A goal was coming and, although there was a touch of good fortune about it when it did, there could be no denying that it was deserved – Leitch-Smith’s deflected effort from fifteen yards easily beating Wilson in the twenty sixth minute. After that, the visitors wasted some decent counter attacking opportunities, but with five minutes of the half left they were able to take a lead that was more in line with the extent of their superiority when Waters scored from close range – there were appeals for offside from City’s back line, but they would have been better served examining their poor defending, rather than looking for a flag that was never going to come.
Fair play to City, they had a go in the second half and they should have had a penalty for a clear handball by a Crewe defender. If City got no help from the officials there, then I think that was balanced up on the hour mark when Crewe’s Wales Under 21 defender George Ray was shown a red card for bringing down Healey – Ray was judged to be the last man, but it seemed to me that his centreback partner Mellor could have got across to challenge the City striker as well.
Nothing came of O’Sullivan’s free kick, but Phillips had to make good saves from him and Healey in the minutes which followed and Yorweth was able to win a series of headers from dead ball situations which could have led to goals on another day.
Any hopes of City mounting a dramatic late come back though ended when Wilson dived over a shot from right back Baillie with ten minutes left and with time almost up, the other full back Melling completed the scoring.
When the scoreline is as clear cut as 4-0, there cannot really be any doubting it’s validity and I’m afraid City got what they deserved last night. I thought Brad Williams did well in the holding midfield role, but no one else shone in the team – for example, Tom James, Yowerth, Theo Wharton, O’Sullivan and Healey are all a lot better than they showed last night.
One poor defeat should not overshadow a season which has seen the City Under 21’s win their league and, certainly in the second half of the campaign, they largely did so with a team which, unlike last season, was often made up solely of youngsters. However, having seen all but one of our home matches, it must be said that Under 21 games in 13/14 were not as easy on the eye as they were in 12/13 when the team tended to win matches with a degree of style.
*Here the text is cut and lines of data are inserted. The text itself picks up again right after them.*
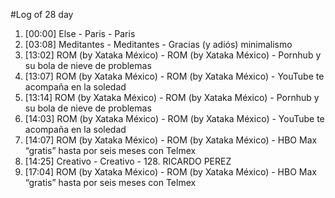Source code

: #Log of 28 day

1. [00:00] Else - Paris - Paris
1. [03:08] Meditantes - Meditantes - Gracias (y adiós) minimalismo
1. [13:02] ROM (by Xataka México) - ROM (by Xataka México) - Pornhub y su bola de nieve de problemas
1. [13:07] ROM (by Xataka México) - ROM (by Xataka México) - YouTube te acompaña en la soledad
1. [13:14] ROM (by Xataka México) - ROM (by Xataka México) - Pornhub y su bola de nieve de problemas
1. [14:03] ROM (by Xataka México) - ROM (by Xataka México) - YouTube te acompaña en la soledad
1. [14:07] ROM (by Xataka México) - ROM (by Xataka México) - HBO Max “gratis” hasta por seis meses con Telmex
1. [14:25] Creativo - Creativo - 128. RICARDO PEREZ
1. [17:04] ROM (by Xataka México) - ROM (by Xataka México) - HBO Max “gratis” hasta por seis meses con Telmex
This time around there has been less goals and less creativity with matches often being decided by single goal margins.
Invariably, tight games ended up going in City’s favour because Rhys Healey again proved that he is a very good finisher at this level – he’s not the complete player yet by any means, but, for me, Healey is the clear winner of my award for Under 21 team Player of the Year 2013/14 and I’ll just mention in passing that at Under 18 level Curtis Watkins edges out Tom James (who didn’t play much for the Academy team in the second half of the season), Robbie Patten and Tom Burridge for the award.